The Newsletter Service: The Requirements

As mentioned in the previous article, I will outline the feature requirements and tech to build them.

I have started so many projects that I never finished and the main reason was the scope was too huge, I had so many features on the backlog and most of it was on the backend stuff so some I never reached a phase where I saw things coming together. So in this saas, I decided to limit the scope to launch an MVP as fast as possible.

So what are the requirements:

  • A user should be able to get a custom email address on signup based on their username, which can be Twitter or GitHub or their choice.
  • A user should be able to get all newsletters received in a week's range.
  • A user is able to mark an issue as read or programmatically handle that on the client based on scroll events.
  • A user is able to mark newsletter email as spam which would be saved to avoid future issues received.
  • A user should be able to highlight sections of a newsletter and save them [not on MVP]

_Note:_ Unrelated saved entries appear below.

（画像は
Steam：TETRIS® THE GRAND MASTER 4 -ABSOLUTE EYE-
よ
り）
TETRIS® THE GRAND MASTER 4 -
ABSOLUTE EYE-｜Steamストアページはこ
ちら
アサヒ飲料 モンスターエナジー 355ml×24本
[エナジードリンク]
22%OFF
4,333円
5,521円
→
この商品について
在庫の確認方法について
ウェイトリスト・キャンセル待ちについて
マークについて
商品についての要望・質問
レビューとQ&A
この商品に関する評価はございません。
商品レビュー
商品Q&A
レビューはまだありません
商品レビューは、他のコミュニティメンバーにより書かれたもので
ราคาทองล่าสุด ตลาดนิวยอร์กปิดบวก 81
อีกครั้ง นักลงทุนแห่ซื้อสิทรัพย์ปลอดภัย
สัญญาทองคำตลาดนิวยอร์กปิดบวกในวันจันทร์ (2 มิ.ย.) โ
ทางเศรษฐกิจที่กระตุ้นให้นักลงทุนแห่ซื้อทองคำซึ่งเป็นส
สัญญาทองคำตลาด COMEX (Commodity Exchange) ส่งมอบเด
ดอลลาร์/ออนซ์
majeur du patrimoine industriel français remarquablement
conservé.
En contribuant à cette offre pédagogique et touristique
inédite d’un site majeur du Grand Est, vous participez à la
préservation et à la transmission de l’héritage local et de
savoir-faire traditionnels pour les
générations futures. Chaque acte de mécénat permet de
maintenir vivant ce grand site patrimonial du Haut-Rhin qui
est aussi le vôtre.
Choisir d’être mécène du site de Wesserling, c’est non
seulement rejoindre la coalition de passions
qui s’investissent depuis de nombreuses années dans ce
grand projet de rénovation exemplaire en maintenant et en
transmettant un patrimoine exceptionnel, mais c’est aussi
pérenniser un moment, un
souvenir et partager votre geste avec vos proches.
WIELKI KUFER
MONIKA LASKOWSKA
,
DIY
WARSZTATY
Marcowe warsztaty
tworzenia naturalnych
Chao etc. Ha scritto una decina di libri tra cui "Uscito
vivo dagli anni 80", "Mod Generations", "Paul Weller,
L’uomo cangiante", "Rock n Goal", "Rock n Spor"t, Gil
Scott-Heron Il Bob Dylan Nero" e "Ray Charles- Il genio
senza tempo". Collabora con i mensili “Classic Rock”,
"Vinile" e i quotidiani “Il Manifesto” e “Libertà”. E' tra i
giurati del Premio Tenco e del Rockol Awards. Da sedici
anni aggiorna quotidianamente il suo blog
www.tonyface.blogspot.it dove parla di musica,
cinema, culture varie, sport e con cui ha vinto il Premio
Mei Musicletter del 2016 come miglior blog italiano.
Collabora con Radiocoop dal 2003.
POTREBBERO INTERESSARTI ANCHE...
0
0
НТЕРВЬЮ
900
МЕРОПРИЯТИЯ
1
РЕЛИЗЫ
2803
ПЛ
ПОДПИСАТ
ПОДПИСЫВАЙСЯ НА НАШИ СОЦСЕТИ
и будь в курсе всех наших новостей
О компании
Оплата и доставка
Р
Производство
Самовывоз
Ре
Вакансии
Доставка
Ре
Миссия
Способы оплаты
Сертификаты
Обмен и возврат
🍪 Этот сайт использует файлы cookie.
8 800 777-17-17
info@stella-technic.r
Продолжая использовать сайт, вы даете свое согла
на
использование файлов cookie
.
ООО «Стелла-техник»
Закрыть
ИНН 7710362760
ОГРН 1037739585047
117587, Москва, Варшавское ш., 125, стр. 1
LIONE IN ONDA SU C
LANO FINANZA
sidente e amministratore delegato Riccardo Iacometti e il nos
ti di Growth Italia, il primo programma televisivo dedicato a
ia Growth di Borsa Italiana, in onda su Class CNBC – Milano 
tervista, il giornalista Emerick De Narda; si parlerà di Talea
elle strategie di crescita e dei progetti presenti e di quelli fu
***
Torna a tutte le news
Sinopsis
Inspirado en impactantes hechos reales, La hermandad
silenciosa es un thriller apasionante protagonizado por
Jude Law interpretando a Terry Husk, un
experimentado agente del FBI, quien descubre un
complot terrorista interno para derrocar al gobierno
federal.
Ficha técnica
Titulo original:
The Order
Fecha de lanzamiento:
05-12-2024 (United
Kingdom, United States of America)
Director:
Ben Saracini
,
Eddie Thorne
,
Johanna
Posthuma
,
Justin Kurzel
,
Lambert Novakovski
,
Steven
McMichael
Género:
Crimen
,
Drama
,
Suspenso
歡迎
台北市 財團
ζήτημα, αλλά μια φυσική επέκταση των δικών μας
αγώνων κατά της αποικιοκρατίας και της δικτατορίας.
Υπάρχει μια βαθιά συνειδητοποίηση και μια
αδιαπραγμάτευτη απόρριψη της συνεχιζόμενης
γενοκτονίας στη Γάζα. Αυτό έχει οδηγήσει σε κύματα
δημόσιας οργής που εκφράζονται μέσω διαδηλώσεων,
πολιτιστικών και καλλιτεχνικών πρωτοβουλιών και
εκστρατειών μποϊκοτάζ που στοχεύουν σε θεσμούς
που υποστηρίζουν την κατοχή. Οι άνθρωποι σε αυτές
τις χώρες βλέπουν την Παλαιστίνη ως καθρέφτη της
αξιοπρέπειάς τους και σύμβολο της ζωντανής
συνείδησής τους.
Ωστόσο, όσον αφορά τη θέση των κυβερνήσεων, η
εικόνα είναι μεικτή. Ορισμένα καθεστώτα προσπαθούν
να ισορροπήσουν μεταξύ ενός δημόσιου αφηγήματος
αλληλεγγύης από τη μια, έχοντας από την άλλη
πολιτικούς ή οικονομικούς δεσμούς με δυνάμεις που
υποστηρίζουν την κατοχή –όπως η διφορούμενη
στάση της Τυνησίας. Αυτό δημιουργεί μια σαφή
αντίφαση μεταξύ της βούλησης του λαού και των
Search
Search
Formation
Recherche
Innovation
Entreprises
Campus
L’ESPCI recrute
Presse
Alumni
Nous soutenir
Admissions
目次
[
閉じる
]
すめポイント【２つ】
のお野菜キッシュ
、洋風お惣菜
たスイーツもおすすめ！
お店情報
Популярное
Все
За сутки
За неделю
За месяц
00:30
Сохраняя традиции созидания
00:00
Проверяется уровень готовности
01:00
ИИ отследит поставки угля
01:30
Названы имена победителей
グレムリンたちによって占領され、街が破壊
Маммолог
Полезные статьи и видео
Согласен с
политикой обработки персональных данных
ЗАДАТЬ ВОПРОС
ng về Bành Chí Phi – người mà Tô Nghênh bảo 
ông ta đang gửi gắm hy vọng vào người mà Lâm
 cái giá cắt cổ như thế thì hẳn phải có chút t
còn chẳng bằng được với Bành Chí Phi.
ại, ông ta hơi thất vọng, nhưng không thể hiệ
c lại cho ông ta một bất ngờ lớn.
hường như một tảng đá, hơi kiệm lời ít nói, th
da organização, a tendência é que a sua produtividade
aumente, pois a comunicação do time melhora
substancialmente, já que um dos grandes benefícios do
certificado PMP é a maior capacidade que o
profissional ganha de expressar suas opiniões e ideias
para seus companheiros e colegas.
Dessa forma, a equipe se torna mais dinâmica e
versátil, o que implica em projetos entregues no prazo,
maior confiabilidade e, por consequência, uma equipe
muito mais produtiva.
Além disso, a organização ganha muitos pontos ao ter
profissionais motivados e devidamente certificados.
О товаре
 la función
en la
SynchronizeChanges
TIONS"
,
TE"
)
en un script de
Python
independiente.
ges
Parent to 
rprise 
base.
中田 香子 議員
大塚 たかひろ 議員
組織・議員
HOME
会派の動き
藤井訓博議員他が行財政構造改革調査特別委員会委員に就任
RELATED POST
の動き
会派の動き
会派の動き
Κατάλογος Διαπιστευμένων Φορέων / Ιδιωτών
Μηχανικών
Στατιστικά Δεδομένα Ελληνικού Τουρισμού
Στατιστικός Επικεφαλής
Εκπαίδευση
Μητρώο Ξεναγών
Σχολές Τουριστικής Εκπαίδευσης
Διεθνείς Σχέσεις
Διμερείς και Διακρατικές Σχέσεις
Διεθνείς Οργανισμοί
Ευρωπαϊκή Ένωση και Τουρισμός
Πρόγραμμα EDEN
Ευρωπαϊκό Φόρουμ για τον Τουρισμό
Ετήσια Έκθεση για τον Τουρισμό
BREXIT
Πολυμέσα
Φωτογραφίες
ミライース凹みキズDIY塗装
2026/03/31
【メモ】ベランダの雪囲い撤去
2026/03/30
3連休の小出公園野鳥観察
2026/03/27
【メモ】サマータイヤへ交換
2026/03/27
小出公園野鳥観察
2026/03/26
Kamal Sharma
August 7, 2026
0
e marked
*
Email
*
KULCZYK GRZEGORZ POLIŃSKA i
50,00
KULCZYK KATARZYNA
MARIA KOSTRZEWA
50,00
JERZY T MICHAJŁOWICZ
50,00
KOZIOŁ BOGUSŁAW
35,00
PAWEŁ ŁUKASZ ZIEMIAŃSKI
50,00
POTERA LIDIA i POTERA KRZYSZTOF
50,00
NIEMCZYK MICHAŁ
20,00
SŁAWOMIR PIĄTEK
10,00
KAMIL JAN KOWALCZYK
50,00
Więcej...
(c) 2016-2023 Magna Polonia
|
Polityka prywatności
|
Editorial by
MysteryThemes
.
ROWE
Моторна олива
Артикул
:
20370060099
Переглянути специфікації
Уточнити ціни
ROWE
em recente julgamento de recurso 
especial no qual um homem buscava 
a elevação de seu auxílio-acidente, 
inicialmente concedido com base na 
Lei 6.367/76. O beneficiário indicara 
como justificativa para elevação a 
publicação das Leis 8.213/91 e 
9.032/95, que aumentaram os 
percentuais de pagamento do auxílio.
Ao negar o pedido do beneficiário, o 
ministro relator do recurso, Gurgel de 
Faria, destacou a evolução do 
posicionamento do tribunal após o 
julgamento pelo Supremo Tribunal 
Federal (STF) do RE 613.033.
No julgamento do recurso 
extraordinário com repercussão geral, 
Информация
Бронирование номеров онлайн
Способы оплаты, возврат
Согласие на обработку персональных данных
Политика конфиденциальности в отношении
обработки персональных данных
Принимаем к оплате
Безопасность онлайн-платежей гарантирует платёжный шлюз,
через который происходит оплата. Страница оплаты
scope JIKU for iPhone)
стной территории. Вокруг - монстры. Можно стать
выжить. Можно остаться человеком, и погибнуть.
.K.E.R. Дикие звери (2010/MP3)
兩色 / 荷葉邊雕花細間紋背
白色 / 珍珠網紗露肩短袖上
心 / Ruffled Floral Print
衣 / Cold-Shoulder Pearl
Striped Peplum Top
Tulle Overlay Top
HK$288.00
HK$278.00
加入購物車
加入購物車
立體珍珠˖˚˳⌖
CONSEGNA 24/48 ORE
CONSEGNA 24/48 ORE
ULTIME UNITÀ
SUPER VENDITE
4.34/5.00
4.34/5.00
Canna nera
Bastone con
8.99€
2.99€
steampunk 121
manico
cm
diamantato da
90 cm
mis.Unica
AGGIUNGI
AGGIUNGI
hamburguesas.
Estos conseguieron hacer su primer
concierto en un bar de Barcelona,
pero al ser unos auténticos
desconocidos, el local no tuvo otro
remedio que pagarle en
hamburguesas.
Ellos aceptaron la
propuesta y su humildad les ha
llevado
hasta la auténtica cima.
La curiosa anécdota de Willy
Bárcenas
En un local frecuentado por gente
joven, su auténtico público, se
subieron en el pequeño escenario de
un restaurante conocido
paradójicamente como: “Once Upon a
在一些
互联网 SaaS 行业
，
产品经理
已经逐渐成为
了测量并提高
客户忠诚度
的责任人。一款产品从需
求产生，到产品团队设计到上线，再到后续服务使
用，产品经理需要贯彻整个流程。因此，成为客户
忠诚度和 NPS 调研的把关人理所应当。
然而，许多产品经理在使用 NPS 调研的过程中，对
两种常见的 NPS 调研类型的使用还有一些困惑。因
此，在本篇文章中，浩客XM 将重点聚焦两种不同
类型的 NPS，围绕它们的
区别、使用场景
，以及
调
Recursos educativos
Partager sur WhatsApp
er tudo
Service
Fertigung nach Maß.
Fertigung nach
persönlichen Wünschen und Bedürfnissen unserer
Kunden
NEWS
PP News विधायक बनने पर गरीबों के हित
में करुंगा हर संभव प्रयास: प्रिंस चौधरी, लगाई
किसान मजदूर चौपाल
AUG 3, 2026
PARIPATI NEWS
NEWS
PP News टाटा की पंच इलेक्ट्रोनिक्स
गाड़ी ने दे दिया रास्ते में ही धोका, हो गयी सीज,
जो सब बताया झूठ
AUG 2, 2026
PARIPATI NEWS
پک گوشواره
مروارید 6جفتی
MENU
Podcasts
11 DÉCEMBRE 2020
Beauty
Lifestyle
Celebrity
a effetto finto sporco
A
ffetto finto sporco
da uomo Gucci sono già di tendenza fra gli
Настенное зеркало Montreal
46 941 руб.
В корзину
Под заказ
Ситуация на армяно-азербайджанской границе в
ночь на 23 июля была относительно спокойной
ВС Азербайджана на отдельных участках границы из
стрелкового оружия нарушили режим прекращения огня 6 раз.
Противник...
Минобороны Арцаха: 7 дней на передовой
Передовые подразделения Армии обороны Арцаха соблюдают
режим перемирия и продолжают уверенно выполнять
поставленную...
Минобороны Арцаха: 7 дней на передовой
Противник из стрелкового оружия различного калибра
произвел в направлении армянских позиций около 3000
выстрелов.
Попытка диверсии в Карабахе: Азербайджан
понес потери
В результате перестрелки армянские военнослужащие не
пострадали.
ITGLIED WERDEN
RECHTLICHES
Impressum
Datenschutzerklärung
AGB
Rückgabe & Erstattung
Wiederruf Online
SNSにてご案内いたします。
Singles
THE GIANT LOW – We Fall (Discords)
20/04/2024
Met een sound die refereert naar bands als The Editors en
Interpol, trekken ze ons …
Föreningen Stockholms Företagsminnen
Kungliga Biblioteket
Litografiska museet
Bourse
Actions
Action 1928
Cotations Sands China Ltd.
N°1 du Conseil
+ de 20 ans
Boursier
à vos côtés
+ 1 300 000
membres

So what about the tech, how am I going to achieve building out this saas app:

  • Haraka: is an SMTP server open-source project that enables receiving, sending, and managing emails.
  • Paddle: to handle monthly/yearly subscription payments from users. Stripe is not available in my country.
  • Graphql: Been using it for a while now and love using it over (used to hate it way back, but I find the developer experience, also the community has matured over the years, with tools such GraphCDN that enable developers to take advantage of Fastly's CDN for fast responses. It's not replacing REST at all but it's a handy tool to actually play around with.
  • NodeJS/Express: For the backend, I work with Golang, and Node sometimes Python on a day to day but picked Node, just a preference you can use any language or framework "it's just a tool".
  • Next/React: I have my reasons on why I prefer Next,
    • Its performant,
    • You can achieve a thin client unlike SPA's
    • SEO is much better
    • Fast build times, making the developer experience amazing
    • I can build custom APIs within it and take advantage of Vercel's edge computing.
  • S3 Bucket: Those emails need to be stored somewhere and the database isn't one of them, never save HTML stuff on the database for read-performance reasons.
  • Postgresql/Prisma: Well all that data from users needs to be saved somewhere and Postgres is the right database for this job because most of the data will be related and Postgresql handles that perfectly, trust me I tried MongoDB it does not work great with relationships[its a whole mess to achieve that might do an article in the future], I think it only has one-to-one.

And that's it for the requirements side of things, next will be a log of what I have done so far and probably the launch date.